*Цель задания*
Согласуются ли с отрывком из дневника утверждения ниже? На каждое ответьте «да» или «нет» и дословно приведите решающие слова отрывка.
1. Ей дали прочитать дневник.
2. Последний абзац отрывка написан после полуночи.
3. Она от кого-то слышала, что мужья не любят больных жен.

*Фрагмент страницы*
______

Ан[ны] Петр[овны] нет, тут Аксинья. Она просто, спокойно поцеловала меня. Пока копошились, с ней сделалась еще. Она схватилась за меня. Как и утром, я целовал ее, но она про меня не думала и серьезное, строгое было в ней. М[арья] И[вановна] ушла с ней в спальню и вышла, роды начались, сказала она тихо торжественно и с скрываемой радостью, какая бывает у бенефицианта, когда занавес поднялся. Она всё ходила, она хлопотала около шкапов, приготавливала себе, присядала, и глаза всё горели спокойно и торжественно. Было еще несколько схваток, и всякий раз я держал ее и чувствовал, как тело ее дрожало, вытягивалось и ужималось; и впечатление ее тела на меня было совсем, совсем другое, чем прежде и до [и] во время замужества. В промежутках я бегал, хлопотал уставлять диван, на кот[ором] я родился, в ее комнату и др., и во мне было всё то же чувство8 равнодушия, укоризны за него и раздражения. Всё хотелось поскорей, побольше и получше обдумать и сделать. Ее положили, она сама придумывала... (Я не докончил этого и не могу писать дальше о настоящем мучительном.) —
Ее характер портится с каждым днем, я узнаю в ней и Полиньку и Машиньку с ворчаньем и озлобленными колокольчиками. Правда, что это бывает в то время, как ей хуже; но несправедливость и спокойный эгоизм пугают и мучают меня. Она же слыхала от кого-то и затвердила, что мужья не любят больных жен, и вследствие этого успокоилась в своей правоте. Или она никогда не любила меня, а обманывалась. Я пересмотрел ее дневник — затаенная злоба на меня дышит из-под слов нежности. В жизни часто тоже. — Если это так, и всё это с ее стороны ошибка — то это ужасно. Отдать всё — не холостую кутежную жизнь у Дюссо и метресок, как другие женившиеся, а всю поэзию любви, мысли и деятельности народной променять на поэзию семейного очага, эгоизма ко всему, кроме к своей семье, и на место всего получить заботы кабака, детской присыпки, варенья, с ворчаньем и без всего, что освещает семейную жизнь, без любви и семейного тихого и гордого счастья. А только порывы нежности, поцелуев и т. д. Мне ужасно тяжело, я еще не верю, но тогда бы я не болен, не расстроен был целый день — напротив. С утра я прихожу счастливый, веселый, и вижу Графиню, которая гневается и к[отор]ой девка Душка расчесывает волосики, и мне представляется Машинька в ее дурное время, и всё падает, и я, как отпаренный, боюсь всего и вижу, что только там, где я один, мне хорошо и поэтично. Мне дают поцелуи, по привычке нежные, и начинается придиранье к Душке, к тетиньке, к Тане, ко мне, ко всем, и я не могу переносить этого спокойно, потому что всё это не просто дурно, но ужасно, в сравнении с тем, что я желаю. Я не знаю, чего бы я ни сделал для нашего счастия, а сумеют обмелчить, опакостить отношения так, что я как будто жалею дать лошадь или персик. Объяснять нечего. Нечего объяснять... А малейший проблеск понимания и чувства, и я опять весь счастлив и верю, что она понимает вещи, как и я. Верится тому, чего сильно желаешь. — И я доволен тем, что только меня мучают. И та же черта, как у Машиньки, какой-то болезненной и капризной самоуверенности и покорности своей мнимой несчастной судьбе. —
Уже 1 ночи, я не могу спать, еще меньше идти спать в ее комнату с тем чувством, которое давит меня, а она постонет, когда ее слышут, а теперь спокойно храпит. Проснется и в полной уверенности, что я несправедлив, и что она несчастная жертва моих переменчивых фантазий — кормить, ходить за ребенком. Даже родитель того же мнения. Я не дал ей читать своего дневника, но не пишу всего. Ужаснее всего то, что я должен молчать и будировать, как я ни ненавижу и ни презираю такого состояния. Говорить с ней теперь нельзя, а может быть еще все бы объяснилось. Нет, она не любила и не любит меня. Мне это мало жалко теперь, но за что было меня так больно обманывать.

______

[Сохранённые записи данных]
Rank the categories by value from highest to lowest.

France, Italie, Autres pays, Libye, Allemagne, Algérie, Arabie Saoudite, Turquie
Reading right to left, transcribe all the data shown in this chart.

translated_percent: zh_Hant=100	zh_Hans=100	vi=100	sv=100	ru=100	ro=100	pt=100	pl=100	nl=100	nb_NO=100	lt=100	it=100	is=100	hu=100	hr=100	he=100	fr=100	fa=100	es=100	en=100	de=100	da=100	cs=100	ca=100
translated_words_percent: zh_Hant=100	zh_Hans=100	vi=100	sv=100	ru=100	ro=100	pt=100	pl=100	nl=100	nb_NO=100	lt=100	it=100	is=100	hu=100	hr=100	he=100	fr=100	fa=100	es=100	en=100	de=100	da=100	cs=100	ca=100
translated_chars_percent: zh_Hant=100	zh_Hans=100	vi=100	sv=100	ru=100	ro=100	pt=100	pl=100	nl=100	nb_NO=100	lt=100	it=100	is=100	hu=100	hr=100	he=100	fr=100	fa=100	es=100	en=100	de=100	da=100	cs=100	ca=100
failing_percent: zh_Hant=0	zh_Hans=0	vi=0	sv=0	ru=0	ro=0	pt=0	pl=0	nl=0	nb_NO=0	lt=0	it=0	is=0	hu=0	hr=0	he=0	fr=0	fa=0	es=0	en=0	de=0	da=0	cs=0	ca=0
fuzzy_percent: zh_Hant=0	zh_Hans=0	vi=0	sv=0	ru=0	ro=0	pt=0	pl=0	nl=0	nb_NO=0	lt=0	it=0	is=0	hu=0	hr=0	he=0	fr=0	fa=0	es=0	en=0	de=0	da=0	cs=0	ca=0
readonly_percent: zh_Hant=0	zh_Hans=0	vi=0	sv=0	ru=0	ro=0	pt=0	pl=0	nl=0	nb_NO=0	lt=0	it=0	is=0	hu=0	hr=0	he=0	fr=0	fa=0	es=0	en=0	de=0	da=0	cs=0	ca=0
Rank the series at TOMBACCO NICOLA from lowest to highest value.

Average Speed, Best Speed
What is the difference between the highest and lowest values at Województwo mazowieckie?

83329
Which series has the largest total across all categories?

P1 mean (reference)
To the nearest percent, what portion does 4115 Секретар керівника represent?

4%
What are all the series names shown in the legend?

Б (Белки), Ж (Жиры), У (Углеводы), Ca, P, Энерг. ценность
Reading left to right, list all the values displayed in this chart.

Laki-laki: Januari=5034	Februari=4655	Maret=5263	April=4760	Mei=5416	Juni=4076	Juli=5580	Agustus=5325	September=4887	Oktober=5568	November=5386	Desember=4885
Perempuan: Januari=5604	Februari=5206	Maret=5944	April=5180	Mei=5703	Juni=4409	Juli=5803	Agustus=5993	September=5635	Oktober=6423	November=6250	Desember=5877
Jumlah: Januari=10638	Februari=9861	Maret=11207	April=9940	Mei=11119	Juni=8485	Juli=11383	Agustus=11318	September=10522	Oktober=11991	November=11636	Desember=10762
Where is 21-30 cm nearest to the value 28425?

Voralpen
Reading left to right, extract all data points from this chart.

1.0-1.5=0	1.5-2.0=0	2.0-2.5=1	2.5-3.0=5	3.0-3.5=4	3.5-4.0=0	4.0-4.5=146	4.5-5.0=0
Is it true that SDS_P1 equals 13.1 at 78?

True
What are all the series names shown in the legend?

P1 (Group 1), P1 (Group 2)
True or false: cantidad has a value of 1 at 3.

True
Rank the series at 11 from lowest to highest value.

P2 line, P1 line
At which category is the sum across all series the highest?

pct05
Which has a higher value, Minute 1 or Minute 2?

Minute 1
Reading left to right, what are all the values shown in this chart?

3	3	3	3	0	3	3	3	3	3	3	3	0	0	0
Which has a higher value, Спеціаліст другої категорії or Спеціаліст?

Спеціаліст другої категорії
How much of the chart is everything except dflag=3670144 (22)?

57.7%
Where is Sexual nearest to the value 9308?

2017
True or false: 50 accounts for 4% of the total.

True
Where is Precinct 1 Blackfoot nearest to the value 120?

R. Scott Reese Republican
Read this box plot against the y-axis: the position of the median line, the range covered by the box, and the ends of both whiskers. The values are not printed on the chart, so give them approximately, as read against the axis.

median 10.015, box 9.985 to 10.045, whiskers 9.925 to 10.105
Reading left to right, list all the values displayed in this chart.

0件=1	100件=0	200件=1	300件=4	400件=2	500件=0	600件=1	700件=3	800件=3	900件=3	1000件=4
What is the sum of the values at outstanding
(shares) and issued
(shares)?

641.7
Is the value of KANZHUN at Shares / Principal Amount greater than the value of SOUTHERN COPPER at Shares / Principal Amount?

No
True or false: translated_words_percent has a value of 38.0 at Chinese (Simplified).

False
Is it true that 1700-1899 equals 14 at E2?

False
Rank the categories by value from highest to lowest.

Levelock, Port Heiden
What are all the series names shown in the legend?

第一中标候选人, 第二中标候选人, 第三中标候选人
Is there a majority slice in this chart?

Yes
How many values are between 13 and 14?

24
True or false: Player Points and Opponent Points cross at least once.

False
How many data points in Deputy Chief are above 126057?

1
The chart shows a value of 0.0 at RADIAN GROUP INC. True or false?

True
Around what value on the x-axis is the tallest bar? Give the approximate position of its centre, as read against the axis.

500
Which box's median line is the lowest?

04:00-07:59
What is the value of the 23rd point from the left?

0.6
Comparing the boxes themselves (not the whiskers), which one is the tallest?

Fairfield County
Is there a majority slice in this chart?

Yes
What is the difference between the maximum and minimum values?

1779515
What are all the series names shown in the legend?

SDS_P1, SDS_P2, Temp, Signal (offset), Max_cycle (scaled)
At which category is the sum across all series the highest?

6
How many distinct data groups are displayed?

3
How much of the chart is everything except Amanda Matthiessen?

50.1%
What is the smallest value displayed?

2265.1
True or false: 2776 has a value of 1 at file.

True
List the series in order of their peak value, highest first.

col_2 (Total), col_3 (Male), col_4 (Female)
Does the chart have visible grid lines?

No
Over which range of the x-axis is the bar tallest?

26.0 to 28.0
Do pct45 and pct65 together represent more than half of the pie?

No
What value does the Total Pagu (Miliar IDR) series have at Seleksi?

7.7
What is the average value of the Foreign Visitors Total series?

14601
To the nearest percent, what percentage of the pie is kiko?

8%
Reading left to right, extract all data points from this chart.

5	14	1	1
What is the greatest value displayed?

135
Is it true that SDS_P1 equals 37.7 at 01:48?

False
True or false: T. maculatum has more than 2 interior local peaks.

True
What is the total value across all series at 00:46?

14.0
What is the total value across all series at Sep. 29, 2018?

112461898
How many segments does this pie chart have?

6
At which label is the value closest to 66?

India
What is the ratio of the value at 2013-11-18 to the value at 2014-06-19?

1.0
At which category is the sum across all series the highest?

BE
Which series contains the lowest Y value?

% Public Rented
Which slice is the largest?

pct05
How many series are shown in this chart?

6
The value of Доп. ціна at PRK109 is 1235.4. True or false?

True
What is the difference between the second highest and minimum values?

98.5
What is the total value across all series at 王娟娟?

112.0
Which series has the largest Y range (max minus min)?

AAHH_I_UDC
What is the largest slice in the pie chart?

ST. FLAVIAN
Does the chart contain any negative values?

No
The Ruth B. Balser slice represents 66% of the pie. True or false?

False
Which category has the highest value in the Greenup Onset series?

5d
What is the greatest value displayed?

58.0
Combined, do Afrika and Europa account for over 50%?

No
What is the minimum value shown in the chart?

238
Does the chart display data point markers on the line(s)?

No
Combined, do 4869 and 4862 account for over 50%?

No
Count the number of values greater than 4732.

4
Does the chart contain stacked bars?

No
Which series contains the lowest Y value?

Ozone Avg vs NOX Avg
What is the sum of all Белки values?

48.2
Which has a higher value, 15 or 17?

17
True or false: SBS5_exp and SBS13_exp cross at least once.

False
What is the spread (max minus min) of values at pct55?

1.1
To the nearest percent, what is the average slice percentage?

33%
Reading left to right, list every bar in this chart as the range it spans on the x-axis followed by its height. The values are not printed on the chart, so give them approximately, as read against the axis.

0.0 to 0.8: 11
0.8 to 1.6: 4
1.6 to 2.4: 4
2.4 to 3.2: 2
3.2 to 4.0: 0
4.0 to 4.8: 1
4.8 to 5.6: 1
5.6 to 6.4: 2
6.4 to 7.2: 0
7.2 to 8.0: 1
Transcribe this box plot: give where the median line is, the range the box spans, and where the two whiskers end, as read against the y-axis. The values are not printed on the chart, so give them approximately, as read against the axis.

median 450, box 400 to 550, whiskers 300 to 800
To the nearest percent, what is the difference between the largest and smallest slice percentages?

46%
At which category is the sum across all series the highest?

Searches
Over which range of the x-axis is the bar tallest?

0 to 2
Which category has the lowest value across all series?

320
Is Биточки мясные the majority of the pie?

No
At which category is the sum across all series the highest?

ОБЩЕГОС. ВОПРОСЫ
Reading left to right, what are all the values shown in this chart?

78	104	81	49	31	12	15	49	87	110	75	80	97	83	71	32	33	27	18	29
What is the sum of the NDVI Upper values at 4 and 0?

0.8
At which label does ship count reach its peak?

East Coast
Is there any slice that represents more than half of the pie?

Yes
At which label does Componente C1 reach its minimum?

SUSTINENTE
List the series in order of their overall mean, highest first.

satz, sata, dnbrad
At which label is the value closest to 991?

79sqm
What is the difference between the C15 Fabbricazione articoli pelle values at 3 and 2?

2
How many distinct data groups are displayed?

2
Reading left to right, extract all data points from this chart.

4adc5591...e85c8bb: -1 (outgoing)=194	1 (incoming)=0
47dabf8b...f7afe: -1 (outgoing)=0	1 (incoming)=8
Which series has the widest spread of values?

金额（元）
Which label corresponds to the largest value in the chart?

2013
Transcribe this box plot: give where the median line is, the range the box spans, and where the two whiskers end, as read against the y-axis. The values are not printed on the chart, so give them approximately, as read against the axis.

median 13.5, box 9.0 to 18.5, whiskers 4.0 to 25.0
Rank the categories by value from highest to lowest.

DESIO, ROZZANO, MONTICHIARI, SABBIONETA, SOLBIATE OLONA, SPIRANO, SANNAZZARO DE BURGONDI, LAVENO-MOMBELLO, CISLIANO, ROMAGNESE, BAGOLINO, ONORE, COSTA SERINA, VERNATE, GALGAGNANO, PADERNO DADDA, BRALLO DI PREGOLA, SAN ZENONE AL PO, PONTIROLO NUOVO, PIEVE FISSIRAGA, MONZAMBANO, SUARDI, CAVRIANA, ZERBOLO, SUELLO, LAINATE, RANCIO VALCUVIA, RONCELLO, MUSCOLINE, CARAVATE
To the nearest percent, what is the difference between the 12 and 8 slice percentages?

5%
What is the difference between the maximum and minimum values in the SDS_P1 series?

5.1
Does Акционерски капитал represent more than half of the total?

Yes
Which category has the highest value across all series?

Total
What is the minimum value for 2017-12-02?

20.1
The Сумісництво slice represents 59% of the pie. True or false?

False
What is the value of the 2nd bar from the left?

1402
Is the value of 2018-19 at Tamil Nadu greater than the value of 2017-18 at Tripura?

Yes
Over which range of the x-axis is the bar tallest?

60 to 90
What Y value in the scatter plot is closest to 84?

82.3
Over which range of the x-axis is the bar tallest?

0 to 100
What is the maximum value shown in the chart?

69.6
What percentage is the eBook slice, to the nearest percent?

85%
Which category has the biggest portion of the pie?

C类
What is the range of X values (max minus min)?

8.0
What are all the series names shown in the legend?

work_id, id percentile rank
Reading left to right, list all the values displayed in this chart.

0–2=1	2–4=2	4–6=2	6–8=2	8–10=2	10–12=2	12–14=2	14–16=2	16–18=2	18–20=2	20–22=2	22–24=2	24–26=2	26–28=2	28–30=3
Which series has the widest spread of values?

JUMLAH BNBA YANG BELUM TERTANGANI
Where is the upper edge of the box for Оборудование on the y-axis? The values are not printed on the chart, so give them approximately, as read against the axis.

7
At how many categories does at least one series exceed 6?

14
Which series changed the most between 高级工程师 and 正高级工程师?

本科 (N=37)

______

*Ответ на задание*
1. Нет: «Я не дал ей читать своего дневника».
2. Да: «Уже 1 ночи, я не могу спать».
3. Да: «Она же слыхала от кого-то и затвердила, что мужья не любят больных жен».